EMA Responds to BMJ Article Questioning Benefits of Recent Cancer Drug Approvals
Posted 13 October 2017 | By
As more cancer drugs are approved and prices continue to rise, questions have circulated on whether these drugs are extending patient survival or improving quality of life (QoL).
A research article published in the BMJ last week reviewed the approval of drugs by the European Medicines Agency (EMA) from 2009 to 2013 and noted that most drugs entered the market without evidence of survival benefits or QoL.
"When there were survival gains over existing treatment options or placebo, they were often marginal," the UK and Latvian professors who conducted the research noted in its conclusion.
The BMJ research is part of a large and growing number of questions circulating on gains made with recent cancer drug approvals.
Vinay Prasad, assistant professor of medicine at Oregon Health and Science University, has been a vocal critic of the wave of recent approvals and wrote the accompanying editorial to the BMJ article, in which he called the regulatory system "broken." He's previously written in Focus on how most cancer drugs "cost too much and give us too little" in response to an op-ed in Focus on a JAMA study he co-authored.
Back in June, Richard Pazdur, FDA's director of the Oncology Center of Excellence, also discussed in a blog post how to measure patient benefit with cancer treatment.
But rather than refute the BMJ article’s findings in a response published Thursday, Francesco Pignatti, head of oncology, hematology and diagnostics at the EMA, wrote that the article’s findings "are not surprising to anyone familiar with cancer drug development."
And Pignatti offered four reasons why in many situations "demonstrating a clear effect on survival or QoL is not feasible and a benefit can be shown on the basis of other endpoints":
- Overall survival may be difficult to detect because control-group patients in a randomized clinical trial (RCT) "switch to the experimental treatment after progression, or multiple subsequent lines of effective treatments ‘dilute’ the effect of a drug used in earlier lines." In such cases, EMA says, progression-free survival (defined as "the time during which treatment can induce and maintain a response or at least delay the growth of cancer") has been the efficacy outcome used for approval.
- When tumor shrinkage and response duration are observed on the basis of a single-arm trial in a well-defined population with high unmet need, RCTs can be considered unethical or infeasible, and early approval mechanisms are used. Though he cautions that this "applies to a minority of cases and requires that the course of the disease is highly predictable, that there are no good therapeutic alternatives and that there are sufficient supportive clinical and non-clinical data to show a positive benefit-risk balance."
- In terms of QoL, he notes that this "is rarely used as the primary efficacy endpoint in cancer clinical trials and convincing clinical benefits in terms of QoL are only rarely shown. This, however, does not mean that EMA does not value such studies, which are encouraged even if often they do not lead to robust conclusions."

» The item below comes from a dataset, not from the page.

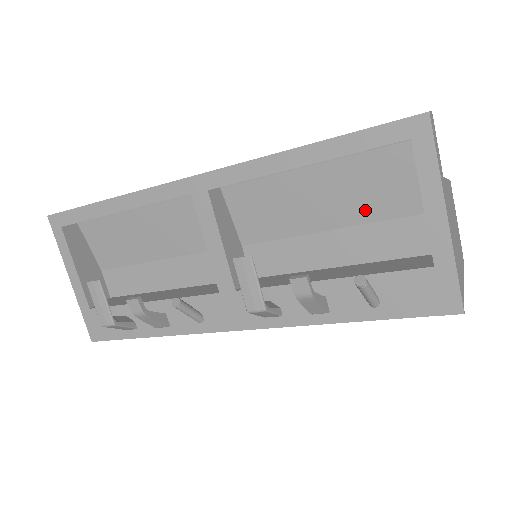
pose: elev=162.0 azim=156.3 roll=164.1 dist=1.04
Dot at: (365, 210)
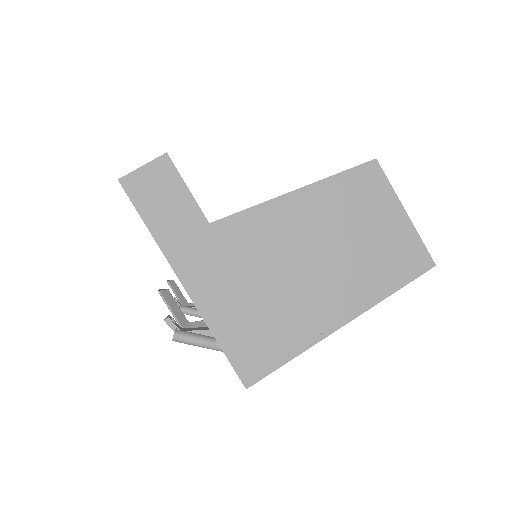
Dot at: occluded
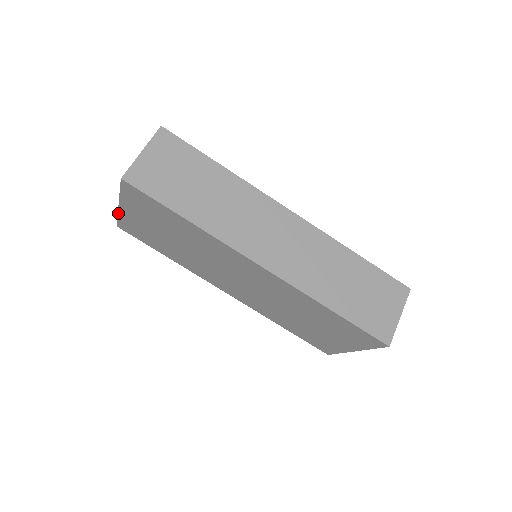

- And finally, he notes that "giant leaps" in benefits are "relatively rare" and the European Society for Medical Oncology Magnitude of Clinical Benefit Scale used by the researchers in the BMJ article "was never designed for the purpose of clinical decision-making and was mainly constructed on the basis of oncologists’ views rather than a systematic evaluation of patient preferences."
Pignatti adds that conducting trials "according to the most rigorous methodology is strongly encouraged" but is not "a pre-requisite for approval provided that existing uncertainties can be addressed on the basis of the totality of the data, including future studies, where appropriate … restricting approvals of cancer drugs only to situations where there is indisputable evidence of improvement in survival or QoL will not improve the lives of cancer patients."